An Inquiring System Sublime
For a few years, I studied management information systems, and although I might not have fully realized it, I was searching for a philosophy, a method of thought allowing me to look at the universe and then to utter something truthful about it. During that time, my mind set out to learn the MIS subfield known as inquiring systems. I increasingly focused on a research trajectory that I came to call problemography, a name that contains more naming ability than I realized at the time. After all, an inquiring system needs input. When I set about observing for some appropriate input. Everywhere I looked I saw problems, and some of these problems where such messes that they were called wicked problems.
Even in the face of these wicked problems, I was not distraught. The wicked problems were to be respected, but none of them was the problem that I was researching other than that my problem domain included problems. I drew plenty of bubble diagrams and set out to learn the ideas that my adviser had us discuss at the seminars. My adviser had us read Churchman, lots of Churchman. If there ever was a thought leader for business kindness I suggest that it is C. West Churchman. Inside his writings I found a home of ideas so warm and loving and delightful, it was as if all my reading in the library of infinity had led me to this place. And then, out of curiosity, I started reading the writings of Churchman's adviser, Edgar A. Singer, Jr., and an assortment of essays of ethical dilemmas and stabs at what constitutes life. I had found a kind of philosophy hero of mine. For a few years, I daydreamed whole systems and their boundaries. Our problems, even our wicked problems would be vanquished, if only we could design an inquiring system sublime.
While studying how one might go about designing an inquiring system that ethically enables one to discover knowledge and certify truths, I learned a concept that changed my way of thinking. This was a totally unexpected boon that almost got lost in the excitement of inquiring systems. The concept is that the answers to a given question depend upon the assumptions behind that question. This concept was taught to me by a paper describing "wicked problems" by Rittel & Webber in conjunction with a small set of MIS papers that discussed the concept's importance. This concept greatly influenced my thinking about things because I began to examine my assumptions.

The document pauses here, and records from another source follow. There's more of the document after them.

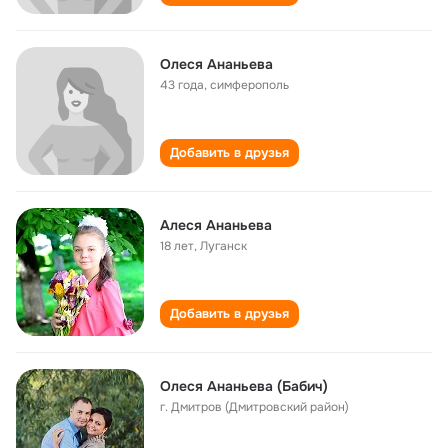
Олеся Ананьева
43 года
,
симферополь
Добавить в друзья
Алеся Ананьева
18 лет
,
Луганск
Добавить в друзья
Олеся Ананьева (Бабич)
г. Дмитров (Дмитровский район)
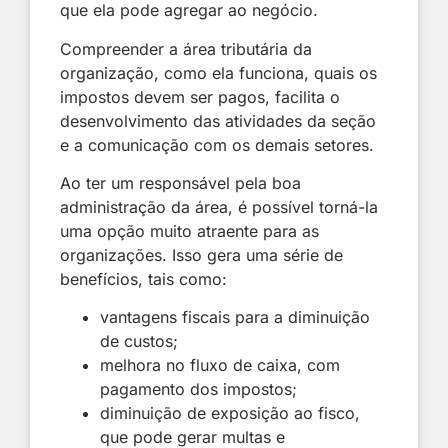
que ela pode agregar ao negócio.
Compreender a área tributária da
organização, como ela funciona, quais os
impostos devem ser pagos, facilita o
desenvolvimento das atividades da seção
e a comunicação com os demais setores.
Ao ter um responsável pela boa
administração da área, é possível torná-la
uma opção muito atraente para as
organizações. Isso gera uma série de
benefícios, tais como:
vantagens fiscais para a diminuição
de custos;
melhora no fluxo de caixa, com
pagamento dos impostos;
diminuição de exposição ao fisco,
que pode gerar multas e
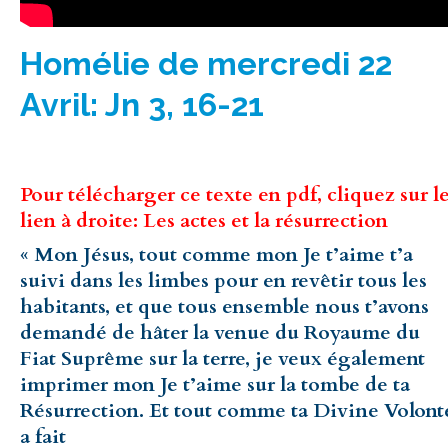
Homélie de mercredi 22
Avril: Jn 3, 16-21
Pour télécharger ce texte en pdf, cliquez sur l
lien à droite: Les actes et la résurrection
« Mon Jésus, tout comme mon Je t’aime t’a
suivi dans les limbes pour en revêtir tous les
habitants, et que tous ensemble nous t’avons
demandé de hâter la venue du Royaume du
Fiat Suprême sur la terre, je veux également
imprimer mon Je t’aime sur la tombe de ta
Résurrection. Et tout comme ta Divine Volont
a fait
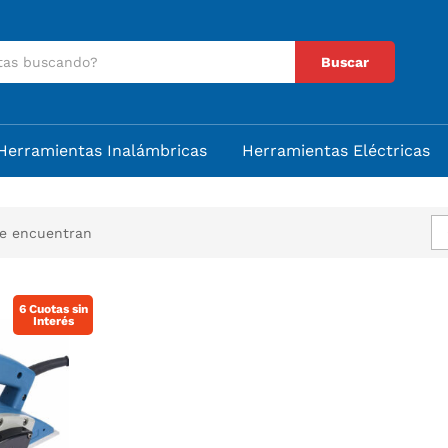
Buscar
Herramientas Inalámbricas
Herramientas Eléctricas
se encuentran
6 Cuotas sin
Interés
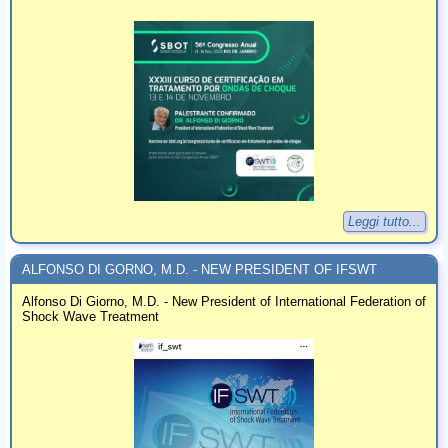
Leggi tutto...
ALFONSO DI GORNO, M.D. - NEW PRESIDENT OF IFSWT
Alfonso Di Giorno, M.D. - New President of International Federation of
Shock Wave Treatment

Based upon my assumptions, I had found it completely natural to view a world filled with problems, many of them "wicked" and seemingly impossible to solve. However, I found that I could try out this concept myself and change my assumptions, and when I looked at a problem and changed my assumptions, I adopted a different perspective to that given problem. It sounds so easy and it is easy. However, the consequences of adopting a different perspectives, I find, are not so easy. The various perspectives that I adopted included vantage points from which I found myself viewing a universe where problems inverted into solutions, where love is a wave radiating throughout, and where my hands in the soil planting kale seeds challenged all that I knew about inquiring systems.